* **Trecho do texto**
▼

A Câmara dos Deputados deve votar até o início de abril um projeto de lei que estabelece regras para o trabalho de motoristas e entregadores que atuam em plataformas digitais, como aplicativos de transporte, como o Uber, e de entrega como o Ifood.
A previsão foi anunciada pelo presidente da Câmara, Hugo Motta, após reunião com representantes do governo federal e parlamentares responsáveis pela proposta.
Segundo o deputado, a intenção é avançar nas negociações ao longo de março para que o texto possa ser levado ao plenário no início do mês seguinte.
O objetivo é construir um projeto que amplie garantias aos trabalhadores sem comprometer o funcionamento das plataformas digitais ou aumentar os custos para usuários e empresas.
Proposta busca ampliar proteção aos trabalhadores
O projeto em discussão pretende regulamentar a relação entre empresas de tecnologia e profissionais que prestam serviços por meio de aplicativos, definindo direitos e deveres de ambas as partes.
Entre os pontos debatidos estão a contribuição para a Previdência, seguro contra acidentes e outras formas de proteção social para motoristas e entregadores.
Atualmente, o trabalho mediado por plataformas digitais reúne cerca de 2,2 milhões de trabalhadores no Brasil, segundo estimativas citadas no debate sobre o projeto.
A criação de uma legislação específica é vista pelo governo como uma forma de acompanhar o crescimento dessa nova modalidade de trabalho.
Pontos ainda geram divergências
Apesar do avanço nas negociações, alguns aspectos do texto ainda geram divergência entre parlamentares, trabalhadores e empresas do setor.
Um dos pontos discutidos é a possibilidade de estabelecer valores mínimos para corridas ou entregas, proposta que enfrenta resistência e pode sofrer alterações no relatório final.
O relator da proposta na Câmara, Augusto Coutinho, afirmou que o objetivo é construir um parecer que traga ganhos para os trabalhadores sem inviabilizar o modelo de negócios das plataformas.
Debate ocorre em ano político
A discussão sobre a regulamentação do trabalho por aplicativos também tem peso político. O governo do presidente Luiz Inácio Lula da Silva busca dialogar com esse segmento crescente do mercado de trabalho, que se consolidou nos últimos anos com o avanço das plataformas digitais.
Caso haja consenso entre os líderes partidários, a expectativa é que a proposta seja votada no plenário da Câmara no início de abril, após a conclusão das negociações sobre os pontos mais sensíveis do projeto.

▲

* **Problema**
Reescreva tudo de "Proposta busca ampliar" até "modalidade de trabalho." no trecho sobre o trabalho por aplicativos, trocando "seguro contra acidentes" por "auxílio em caso de acidentes".

* **Entradas extraídas**

▼

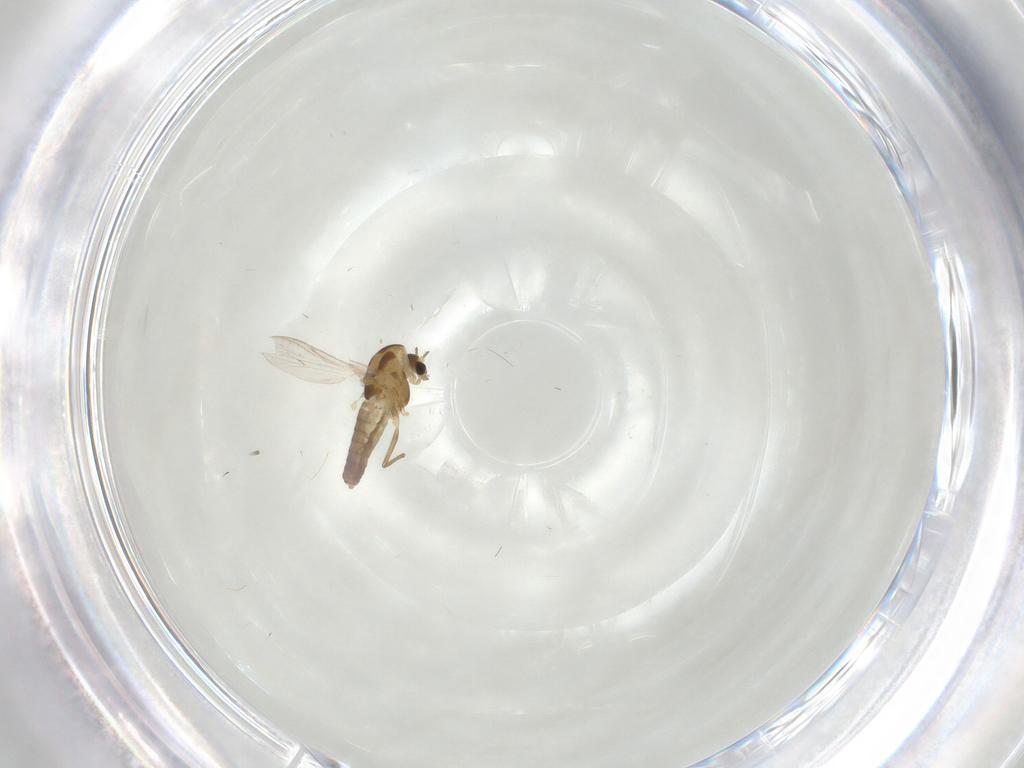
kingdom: Animalia
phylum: Arthropoda
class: Insecta
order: Diptera
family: Chironomidae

▲

* **Solução a seguir**
Proposta busca ampliar proteção aos trabalhadores
O projeto em discussão pretende regulamentar a relação entre empresas de tecnologia e profissionais que prestam serviços por meio de aplicativos, definindo direitos e deveres de ambas as partes.
Entre os pontos debatidos estão a contribuição para a Previdência, auxílio em caso de acidentes e outras formas de proteção social para motoristas e entregadores.
Atualmente, o trabalho mediado por plataformas digitais reúne cerca de 2,2 milhões de trabalhadores no Brasil, segundo estimativas citadas no debate sobre o projeto.
A criação de uma legislação específica é vista pelo governo como uma forma de acompanhar o crescimento dessa nova modalidade de trabalho.